### What you will do
Could you restate the entries word for word, without the images?

### Records supplied
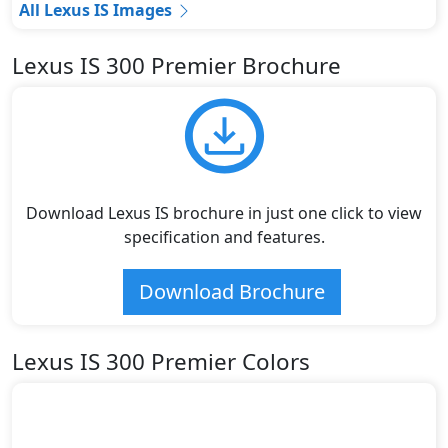
All Lexus IS Images
Lexus IS 300 Premier Brochure
Download Lexus IS brochure in just one click to view
specification and features.
Download Brochure
Lexus IS 300 Premier Colors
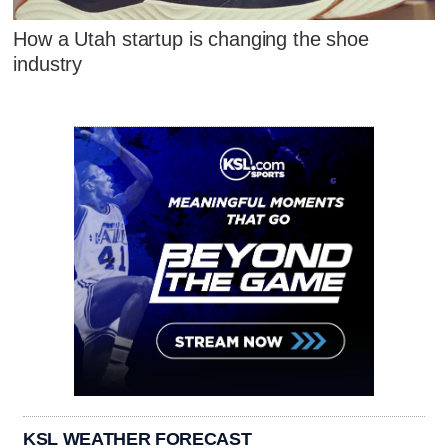
How a Utah startup is changing the shoe
industry
KSL WEATHER FORECAST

### Answer
All Lexus IS Images
Lexus IS 300 Premier Brochure
Download Lexus IS brochure in just one click to view
specification and features.
Download Brochure
Lexus IS 300 Premier Colors
How a Utah startup is changing the shoe
industry
KSL WEATHER FORECAST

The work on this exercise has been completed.